_Dataset records_:
########################################
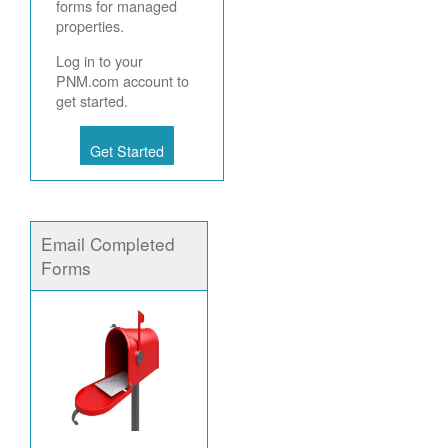
forms for managed
properties.
Log in to your
PNM.com account to
get started.
Get Started
Email Completed
Forms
########################################
_What the exercise asks_:
Return the text of every item above line for line without changes, leaving out the pictures.

_Response to this task_:
forms for managed
properties.
Log in to your
PNM.com account to
get started.
Get Started
Email Completed
Forms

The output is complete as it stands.